Data records:

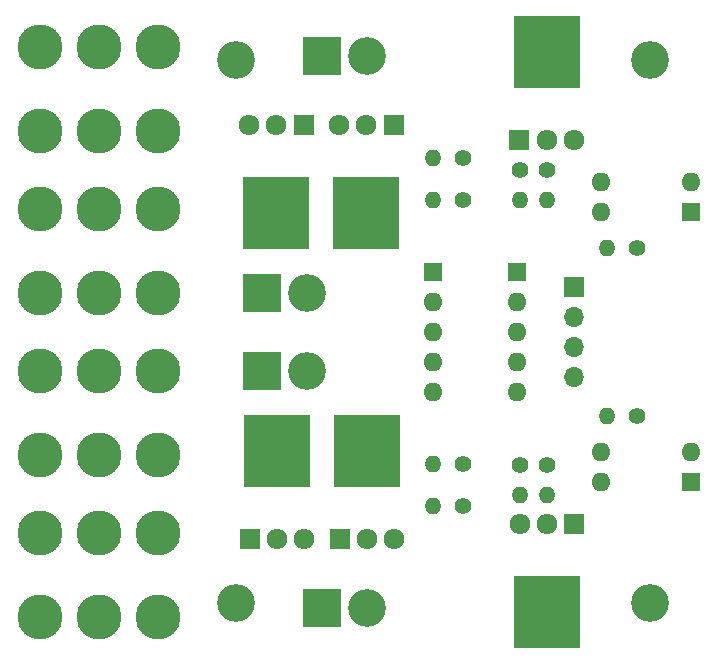
<source format=gts>
G04 #@! TF.GenerationSoftware,KiCad,Pcbnew,(5.1.7)-1*
G04 #@! TF.CreationDate,2021-12-05T21:20:24+09:00*
G04 #@! TF.ProjectId,DMD-10,444d442d-3130-42e6-9b69-6361645f7063,rev?*
G04 #@! TF.SameCoordinates,Original*
G04 #@! TF.FileFunction,Soldermask,Top*
G04 #@! TF.FilePolarity,Negative*
%FSLAX46Y46*%
G04 Gerber Fmt 4.6, Leading zero omitted, Abs format (unit mm)*
G04 Created by KiCad (PCBNEW (5.1.7)-1) date 2021-12-05 21:20:24*
%MOMM*%
%LPD*%
G01*
G04 APERTURE LIST*
%ADD10C,3.200000*%
%ADD11O,1.600000X1.600000*%
%ADD12R,1.600000X1.600000*%
%ADD13O,1.400000X1.400000*%
%ADD14C,1.400000*%
%ADD15O,1.717500X1.800000*%
%ADD16R,1.717500X1.800000*%
%ADD17R,5.700000X6.200000*%
%ADD18C,3.800000*%
%ADD19O,1.700000X1.700000*%
%ADD20R,1.700000X1.700000*%
%ADD21O,3.200000X3.200000*%
%ADD22R,3.200000X3.200000*%
G04 APERTURE END LIST*
D10*
G04 #@! TO.C,REF\u002A\u002A*
X103802000Y-118802000D03*
G04 #@! TD*
G04 #@! TO.C,REF\u002A\u002A*
X68802000Y-118802000D03*
G04 #@! TD*
G04 #@! TO.C,REF\u002A\u002A*
X68802000Y-72802000D03*
G04 #@! TD*
G04 #@! TO.C,REF\u002A\u002A*
X103802000Y-72802000D03*
G04 #@! TD*
D11*
G04 #@! TO.C,U2*
X99630000Y-108502000D03*
X107250000Y-105962000D03*
X99630000Y-105962000D03*
D12*
X107250000Y-108502000D03*
G04 #@! TD*
D11*
G04 #@! TO.C,U1*
X99630000Y-85642000D03*
X107250000Y-83102000D03*
X99630000Y-83102000D03*
D12*
X107250000Y-85642000D03*
G04 #@! TD*
G04 #@! TO.C,RN1*
X92518000Y-90722000D03*
D11*
X92518000Y-93262000D03*
X92518000Y-95802000D03*
X92518000Y-98342000D03*
X92518000Y-100882000D03*
G04 #@! TD*
G04 #@! TO.C,RN2*
X85406000Y-100882000D03*
X85406000Y-98342000D03*
X85406000Y-95802000D03*
X85406000Y-93262000D03*
D12*
X85406000Y-90722000D03*
G04 #@! TD*
D13*
G04 #@! TO.C,R10*
X85406000Y-110534000D03*
D14*
X87946000Y-110534000D03*
G04 #@! TD*
D13*
G04 #@! TO.C,R9*
X85406000Y-106978000D03*
D14*
X87946000Y-106978000D03*
G04 #@! TD*
D13*
G04 #@! TO.C,R8*
X85406000Y-81070000D03*
D14*
X87946000Y-81070000D03*
G04 #@! TD*
D13*
G04 #@! TO.C,R7*
X85406000Y-84626000D03*
D14*
X87946000Y-84626000D03*
G04 #@! TD*
D13*
G04 #@! TO.C,R6*
X92772000Y-109645000D03*
D14*
X92772000Y-107105000D03*
G04 #@! TD*
D13*
G04 #@! TO.C,R5*
X92772000Y-84626000D03*
D14*
X92772000Y-82086000D03*
G04 #@! TD*
D13*
G04 #@! TO.C,R4*
X95058000Y-109645000D03*
D14*
X95058000Y-107105000D03*
G04 #@! TD*
D13*
G04 #@! TO.C,R3*
X95058000Y-84626000D03*
D14*
X95058000Y-82086000D03*
G04 #@! TD*
D13*
G04 #@! TO.C,R2*
X100138000Y-102914000D03*
D14*
X102678000Y-102914000D03*
G04 #@! TD*
D13*
G04 #@! TO.C,R1*
X100138000Y-88690000D03*
D14*
X102678000Y-88690000D03*
G04 #@! TD*
D15*
G04 #@! TO.C,Q6*
X82112000Y-113328000D03*
X79822000Y-113328000D03*
D16*
X77532000Y-113328000D03*
D17*
X79822000Y-105894667D03*
G04 #@! TD*
D15*
G04 #@! TO.C,Q5*
X74492000Y-113328000D03*
X72202000Y-113328000D03*
D16*
X69912000Y-113328000D03*
D17*
X72202000Y-105894667D03*
G04 #@! TD*
D15*
G04 #@! TO.C,Q4*
X77524000Y-78276000D03*
X79814000Y-78276000D03*
D16*
X82104000Y-78276000D03*
D17*
X79814000Y-85709333D03*
G04 #@! TD*
D15*
G04 #@! TO.C,Q3*
X69904000Y-78276000D03*
X72194000Y-78276000D03*
D16*
X74484000Y-78276000D03*
D17*
X72194000Y-85709333D03*
G04 #@! TD*
D15*
G04 #@! TO.C,Q2*
X92772000Y-112058000D03*
X95062000Y-112058000D03*
D16*
X97352000Y-112058000D03*
D17*
X95062000Y-119491333D03*
G04 #@! TD*
D15*
G04 #@! TO.C,Q1*
X97348000Y-79546000D03*
X95058000Y-79546000D03*
D16*
X92768000Y-79546000D03*
D17*
X95058000Y-72112667D03*
G04 #@! TD*
D18*
G04 #@! TO.C,J4*
X62132000Y-112820000D03*
X57132000Y-112820000D03*
X52132000Y-112820000D03*
X62132000Y-119920000D03*
X57132000Y-119920000D03*
X52132000Y-119920000D03*
G04 #@! TD*
G04 #@! TO.C,J1*
X62132000Y-71684000D03*
X57132000Y-71684000D03*
X52132000Y-71684000D03*
X62132000Y-78784000D03*
X57132000Y-78784000D03*
X52132000Y-78784000D03*
G04 #@! TD*
D19*
G04 #@! TO.C,J5*
X97344000Y-99612000D03*
X97344000Y-97072000D03*
X97344000Y-94532000D03*
D20*
X97344000Y-91992000D03*
G04 #@! TD*
D18*
G04 #@! TO.C,J3*
X62132000Y-99104000D03*
X57132000Y-99104000D03*
X52132000Y-99104000D03*
X62132000Y-106204000D03*
X57132000Y-106204000D03*
X52132000Y-106204000D03*
G04 #@! TD*
G04 #@! TO.C,J2*
X62132000Y-85400000D03*
X57132000Y-85400000D03*
X52132000Y-85400000D03*
X62132000Y-92500000D03*
X57132000Y-92500000D03*
X52132000Y-92500000D03*
G04 #@! TD*
D21*
G04 #@! TO.C,D4*
X79818000Y-119170000D03*
D22*
X76008000Y-119170000D03*
G04 #@! TD*
D21*
G04 #@! TO.C,D3*
X74738000Y-99104000D03*
D22*
X70928000Y-99104000D03*
G04 #@! TD*
D21*
G04 #@! TO.C,D2*
X79818000Y-72434000D03*
D22*
X76008000Y-72434000D03*
G04 #@! TD*
D21*
G04 #@! TO.C,D1*
X74738000Y-92500000D03*
D22*
X70928000Y-92500000D03*
G04 #@! TD*
M02*

</source>
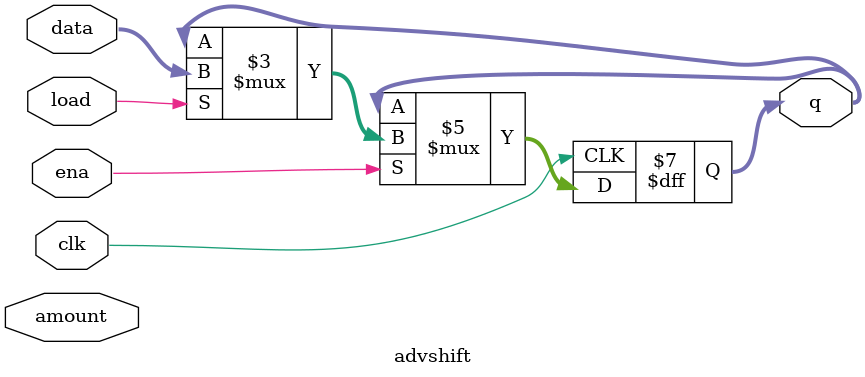
<source format=v>
module advshift(input clk,
input load,
input ena,
input [1:0] amount,
input [63:0] data,
output reg [63:0] q); 
// when load is high, assign data[63:0] to shift register q.
// if ena is high, shift q.
// amount: Chooses which direction and how much to shift.
// 2'b00: shift left by 1 bit.
// 2'b01: shift left by 8 bits.
// 2'b10: shift right by 1 bit.
// 2'b11: shift right by 8 bits.


// Synchronous load
// When load is high, assign data[63:0] to shift register q.
// if ena is high, shift q.
// amount: Chooses which direction and how much to shift.
// 2'b00: shift left by 1 bit.
// 2'b01: shift left by 8 bits.
// 2'b10: shift right by 1 bit.
// 2'b11: shift right by 8 bits.

always @(posedge clk) begin
  if (ena) begin
    if (load)
      q <= data[63:0];
    else
      q <= q;
  end
end
endmodule

</source>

Directions: Drop the pictures and reproduce the rest of the data exactly.

Expected answer:
<source format=gts>
G04 #@! TF.GenerationSoftware,KiCad,Pcbnew,(5.1.7)-1*
G04 #@! TF.CreationDate,2021-12-05T21:20:24+09:00*
G04 #@! TF.ProjectId,DMD-10,444d442d-3130-42e6-9b69-6361645f7063,rev?*
G04 #@! TF.SameCoordinates,Original*
G04 #@! TF.FileFunction,Soldermask,Top*
G04 #@! TF.FilePolarity,Negative*
%FSLAX46Y46*%
G04 Gerber Fmt 4.6, Leading zero omitted, Abs format (unit mm)*
G04 Created by KiCad (PCBNEW (5.1.7)-1) date 2021-12-05 21:20:24*
%MOMM*%
%LPD*%
G01*
G04 APERTURE LIST*
%ADD10C,3.200000*%
%ADD11O,1.600000X1.600000*%
%ADD12R,1.600000X1.600000*%
%ADD13O,1.400000X1.400000*%
%ADD14C,1.400000*%
%ADD15O,1.717500X1.800000*%
%ADD16R,1.717500X1.800000*%
%ADD17R,5.700000X6.200000*%
%ADD18C,3.800000*%
%ADD19O,1.700000X1.700000*%
%ADD20R,1.700000X1.700000*%
%ADD21O,3.200000X3.200000*%
%ADD22R,3.200000X3.200000*%
G04 APERTURE END LIST*
D10*
G04 #@! TO.C,REF\u002A\u002A*
X103802000Y-118802000D03*
G04 #@! TD*
G04 #@! TO.C,REF\u002A\u002A*
X68802000Y-118802000D03*
G04 #@! TD*
G04 #@! TO.C,REF\u002A\u002A*
X68802000Y-72802000D03*
G04 #@! TD*
G04 #@! TO.C,REF\u002A\u002A*
X103802000Y-72802000D03*
G04 #@! TD*
D11*
G04 #@! TO.C,U2*
X99630000Y-108502000D03*
X107250000Y-105962000D03*
X99630000Y-105962000D03*
D12*
X107250000Y-108502000D03*
G04 #@! TD*
D11*
G04 #@! TO.C,U1*
X99630000Y-85642000D03*
X107250000Y-83102000D03*
X99630000Y-83102000D03*
D12*
X107250000Y-85642000D03*
G04 #@! TD*
G04 #@! TO.C,RN1*
X92518000Y-90722000D03*
D11*
X92518000Y-93262000D03*
X92518000Y-95802000D03*
X92518000Y-98342000D03*
X92518000Y-100882000D03*
G04 #@! TD*
G04 #@! TO.C,RN2*
X85406000Y-100882000D03*
X85406000Y-98342000D03*
X85406000Y-95802000D03*
X85406000Y-93262000D03*
D12*
X85406000Y-90722000D03*
G04 #@! TD*
D13*
G04 #@! TO.C,R10*
X85406000Y-110534000D03*
D14*
X87946000Y-110534000D03*
G04 #@! TD*
D13*
G04 #@! TO.C,R9*
X85406000Y-106978000D03*
D14*
X87946000Y-106978000D03*
G04 #@! TD*
D13*
G04 #@! TO.C,R8*
X85406000Y-81070000D03*
D14*
X87946000Y-81070000D03*
G04 #@! TD*
D13*
G04 #@! TO.C,R7*
X85406000Y-84626000D03*
D14*
X87946000Y-84626000D03*
G04 #@! TD*
D13*
G04 #@! TO.C,R6*
X92772000Y-109645000D03*
D14*
X92772000Y-107105000D03*
G04 #@! TD*
D13*
G04 #@! TO.C,R5*
X92772000Y-84626000D03*
D14*
X92772000Y-82086000D03*
G04 #@! TD*
D13*
G04 #@! TO.C,R4*
X95058000Y-109645000D03*
D14*
X95058000Y-107105000D03*
G04 #@! TD*
D13*
G04 #@! TO.C,R3*
X95058000Y-84626000D03*
D14*
X95058000Y-82086000D03*
G04 #@! TD*
D13*
G04 #@! TO.C,R2*
X100138000Y-102914000D03*
D14*
X102678000Y-102914000D03*
G04 #@! TD*
D13*
G04 #@! TO.C,R1*
X100138000Y-88690000D03*
D14*
X102678000Y-88690000D03*
G04 #@! TD*
D15*
G04 #@! TO.C,Q6*
X82112000Y-113328000D03*
X79822000Y-113328000D03*
D16*
X77532000Y-113328000D03*
D17*
X79822000Y-105894667D03*
G04 #@! TD*
D15*
G04 #@! TO.C,Q5*
X74492000Y-113328000D03*
X72202000Y-113328000D03*
D16*
X69912000Y-113328000D03*
D17*
X72202000Y-105894667D03*
G04 #@! TD*
D15*
G04 #@! TO.C,Q4*
X77524000Y-78276000D03*
X79814000Y-78276000D03*
D16*
X82104000Y-78276000D03*
D17*
X79814000Y-85709333D03*
G04 #@! TD*
D15*
G04 #@! TO.C,Q3*
X69904000Y-78276000D03*
X72194000Y-78276000D03*
D16*
X74484000Y-78276000D03*
D17*
X72194000Y-85709333D03*
G04 #@! TD*
D15*
G04 #@! TO.C,Q2*
X92772000Y-112058000D03*
X95062000Y-112058000D03*
D16*
X97352000Y-112058000D03*
D17*
X95062000Y-119491333D03*
G04 #@! TD*
D15*
G04 #@! TO.C,Q1*
X97348000Y-79546000D03*
X95058000Y-79546000D03*
D16*
X92768000Y-79546000D03*
D17*
X95058000Y-72112667D03*
G04 #@! TD*
D18*
G04 #@! TO.C,J4*
X62132000Y-112820000D03*
X57132000Y-112820000D03*
X52132000Y-112820000D03*
X62132000Y-119920000D03*
X57132000Y-119920000D03*
X52132000Y-119920000D03*
G04 #@! TD*
G04 #@! TO.C,J1*
X62132000Y-71684000D03*
X57132000Y-71684000D03*
X52132000Y-71684000D03*
X62132000Y-78784000D03*
X57132000Y-78784000D03*
X52132000Y-78784000D03*
G04 #@! TD*
D19*
G04 #@! TO.C,J5*
X97344000Y-99612000D03*
X97344000Y-97072000D03*
X97344000Y-94532000D03*
D20*
X97344000Y-91992000D03*
G04 #@! TD*
D18*
G04 #@! TO.C,J3*
X62132000Y-99104000D03*
X57132000Y-99104000D03*
X52132000Y-99104000D03*
X62132000Y-106204000D03*
X57132000Y-106204000D03*
X52132000Y-106204000D03*
G04 #@! TD*
G04 #@! TO.C,J2*
X62132000Y-85400000D03*
X57132000Y-85400000D03*
X52132000Y-85400000D03*
X62132000Y-92500000D03*
X57132000Y-92500000D03*
X52132000Y-92500000D03*
G04 #@! TD*
D21*
G04 #@! TO.C,D4*
X79818000Y-119170000D03*
D22*
X76008000Y-119170000D03*
G04 #@! TD*
D21*
G04 #@! TO.C,D3*
X74738000Y-99104000D03*
D22*
X70928000Y-99104000D03*
G04 #@! TD*
D21*
G04 #@! TO.C,D2*
X79818000Y-72434000D03*
D22*
X76008000Y-72434000D03*
G04 #@! TD*
D21*
G04 #@! TO.C,D1*
X74738000Y-92500000D03*
D22*
X70928000Y-92500000D03*
G04 #@! TD*
M02*

</source>
<source format=v>
module advshift(input clk,
input load,
input ena,
input [1:0] amount,
input [63:0] data,
output reg [63:0] q); 
// when load is high, assign data[63:0] to shift register q.
// if ena is high, shift q.
// amount: Chooses which direction and how much to shift.
// 2'b00: shift left by 1 bit.
// 2'b01: shift left by 8 bits.
// 2'b10: shift right by 1 bit.
// 2'b11: shift right by 8 bits.


// Synchronous load
// When load is high, assign data[63:0] to shift register q.
// if ena is high, shift q.
// amount: Chooses which direction and how much to shift.
// 2'b00: shift left by 1 bit.
// 2'b01: shift left by 8 bits.
// 2'b10: shift right by 1 bit.
// 2'b11: shift right by 8 bits.

always @(posedge clk) begin
  if (ena) begin
    if (load)
      q <= data[63:0];
    else
      q <= q;
  end
end
endmodule

</source>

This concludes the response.